- [Data to process]:
Segment Open

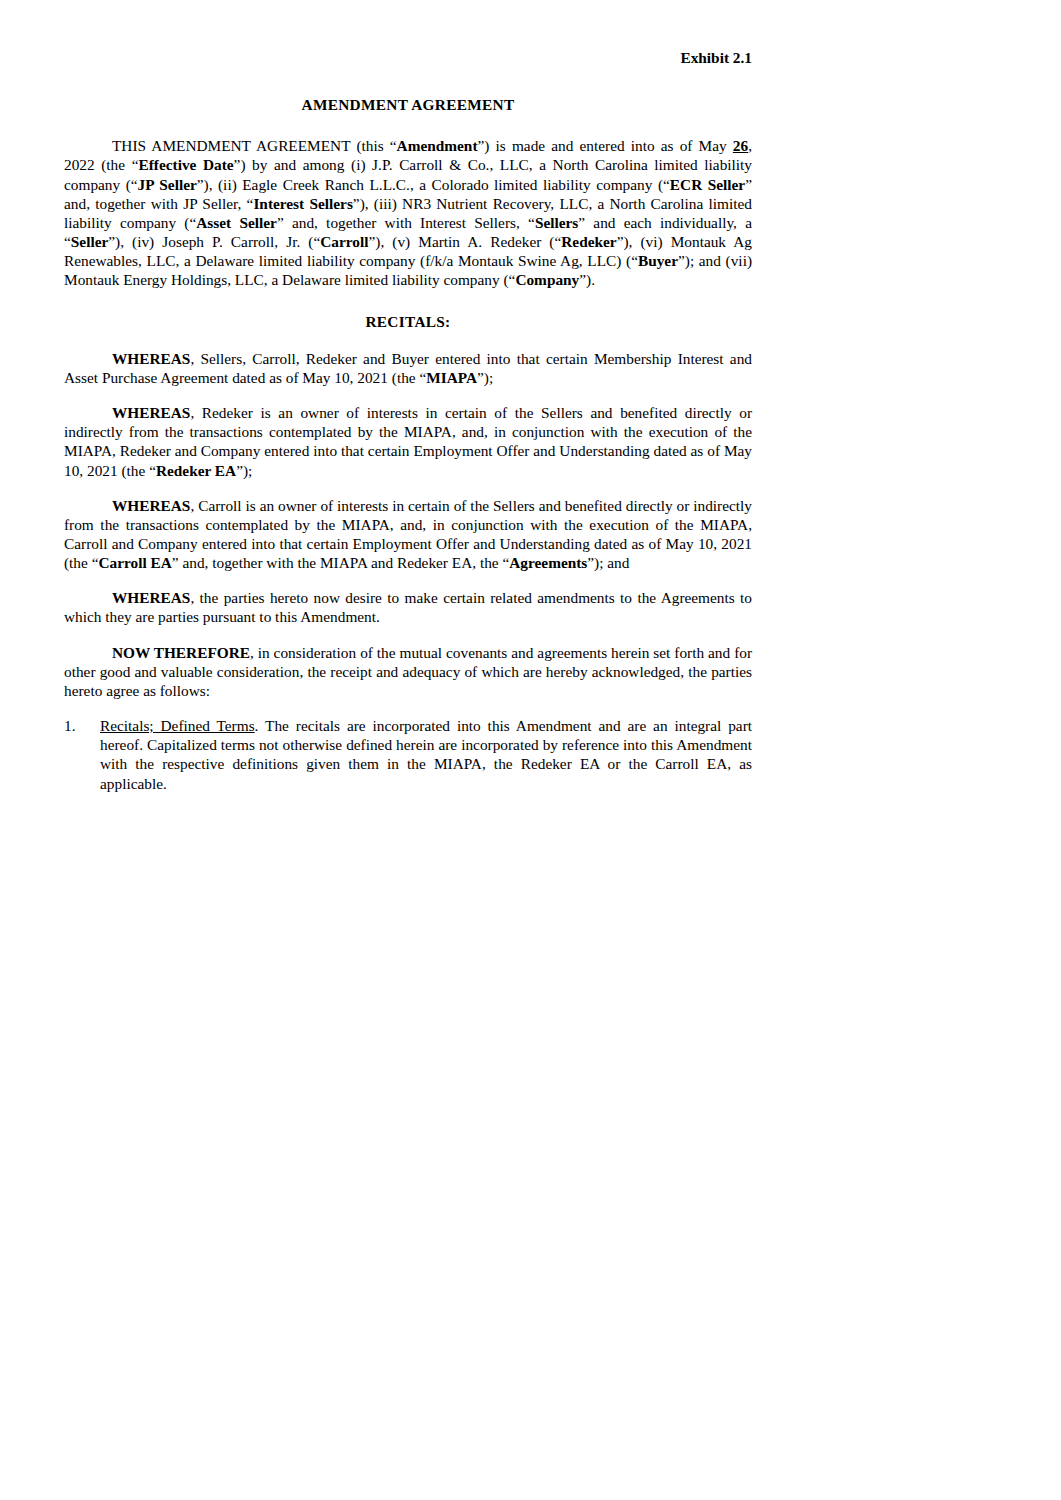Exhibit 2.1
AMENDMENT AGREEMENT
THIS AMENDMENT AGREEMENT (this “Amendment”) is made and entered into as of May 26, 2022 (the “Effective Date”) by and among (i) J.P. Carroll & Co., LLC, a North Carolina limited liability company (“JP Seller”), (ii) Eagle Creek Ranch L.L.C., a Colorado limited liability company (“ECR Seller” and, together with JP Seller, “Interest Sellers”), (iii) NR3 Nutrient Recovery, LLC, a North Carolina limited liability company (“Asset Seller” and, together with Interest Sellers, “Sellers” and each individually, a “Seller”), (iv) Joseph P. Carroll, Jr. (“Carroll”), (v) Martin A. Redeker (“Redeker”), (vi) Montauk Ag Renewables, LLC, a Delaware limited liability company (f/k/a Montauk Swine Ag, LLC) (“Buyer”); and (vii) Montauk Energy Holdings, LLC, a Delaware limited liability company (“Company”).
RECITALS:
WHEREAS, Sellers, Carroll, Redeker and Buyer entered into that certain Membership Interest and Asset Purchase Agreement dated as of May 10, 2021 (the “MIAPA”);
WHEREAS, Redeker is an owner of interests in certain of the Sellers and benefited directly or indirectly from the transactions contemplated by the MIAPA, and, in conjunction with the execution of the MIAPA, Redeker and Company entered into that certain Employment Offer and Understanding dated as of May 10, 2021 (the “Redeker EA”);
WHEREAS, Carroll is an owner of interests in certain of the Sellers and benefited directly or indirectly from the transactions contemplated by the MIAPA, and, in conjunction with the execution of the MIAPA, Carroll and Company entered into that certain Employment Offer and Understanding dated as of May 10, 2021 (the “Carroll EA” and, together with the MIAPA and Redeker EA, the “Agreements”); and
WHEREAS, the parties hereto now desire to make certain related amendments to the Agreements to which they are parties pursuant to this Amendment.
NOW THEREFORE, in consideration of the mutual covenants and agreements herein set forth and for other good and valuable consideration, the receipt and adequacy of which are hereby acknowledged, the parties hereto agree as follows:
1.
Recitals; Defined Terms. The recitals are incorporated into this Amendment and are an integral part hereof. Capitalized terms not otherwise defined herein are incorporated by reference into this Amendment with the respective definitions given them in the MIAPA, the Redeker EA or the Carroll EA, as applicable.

Segment Closed
Segment Open

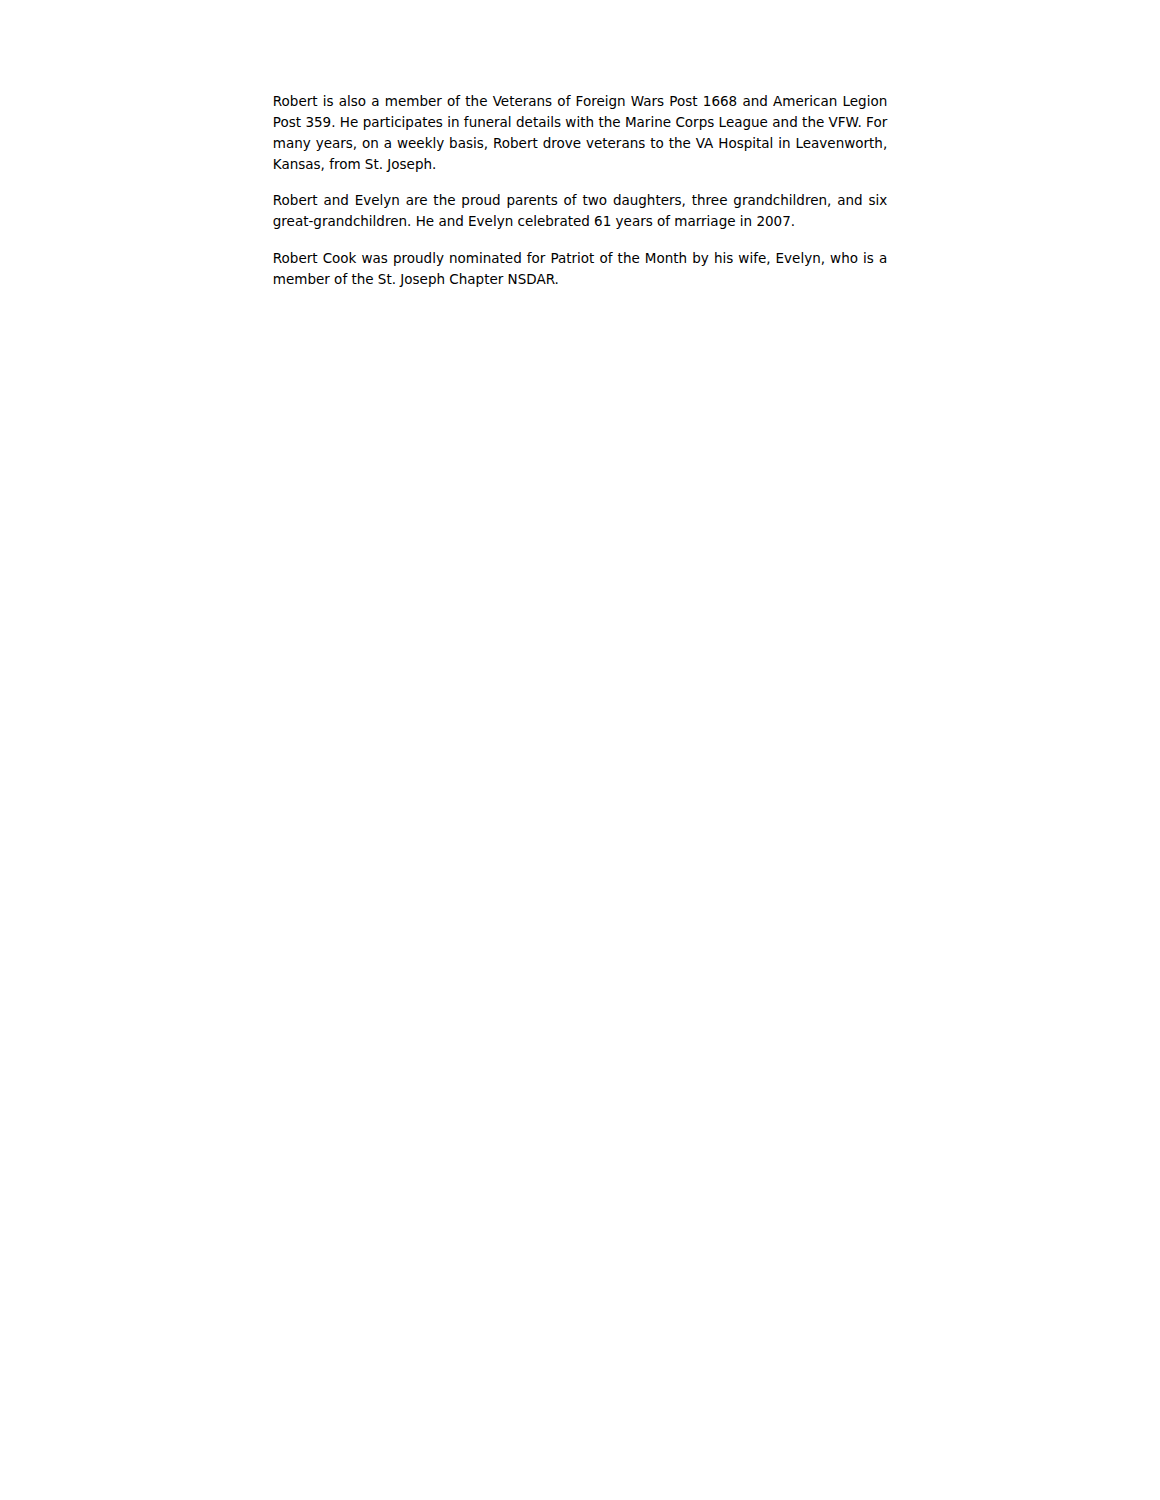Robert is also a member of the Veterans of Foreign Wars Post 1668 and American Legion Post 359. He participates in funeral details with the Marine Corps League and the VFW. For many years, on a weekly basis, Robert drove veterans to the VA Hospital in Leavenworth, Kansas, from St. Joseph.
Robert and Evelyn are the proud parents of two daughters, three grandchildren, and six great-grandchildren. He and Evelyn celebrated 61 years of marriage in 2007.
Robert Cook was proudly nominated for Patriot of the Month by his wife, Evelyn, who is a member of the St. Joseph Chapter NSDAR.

Segment Closed
Segment Open

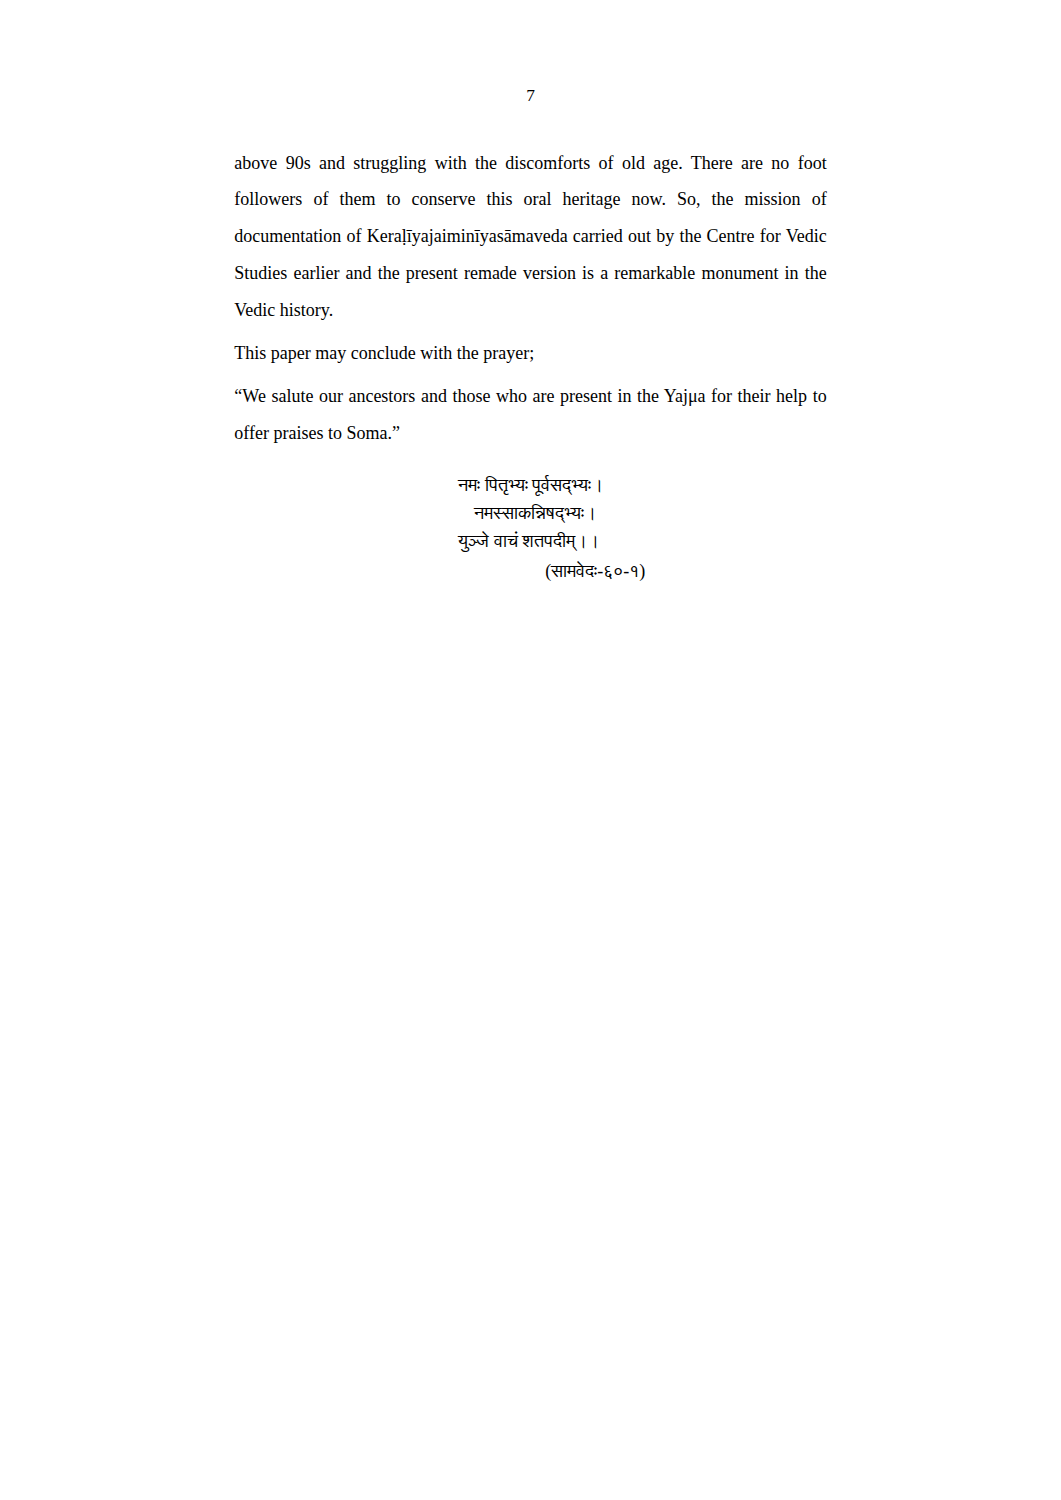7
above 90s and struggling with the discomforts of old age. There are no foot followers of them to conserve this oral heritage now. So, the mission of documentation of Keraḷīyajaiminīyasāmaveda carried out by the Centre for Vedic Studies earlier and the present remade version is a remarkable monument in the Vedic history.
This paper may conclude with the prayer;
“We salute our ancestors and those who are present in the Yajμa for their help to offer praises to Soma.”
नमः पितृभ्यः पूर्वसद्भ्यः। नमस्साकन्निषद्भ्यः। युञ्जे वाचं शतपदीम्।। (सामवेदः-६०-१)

Segment Closed

- [Task]:
Of all the lines in the records, how many have the word "hereto"? Write only the number.

- [Result for this exercise]:
2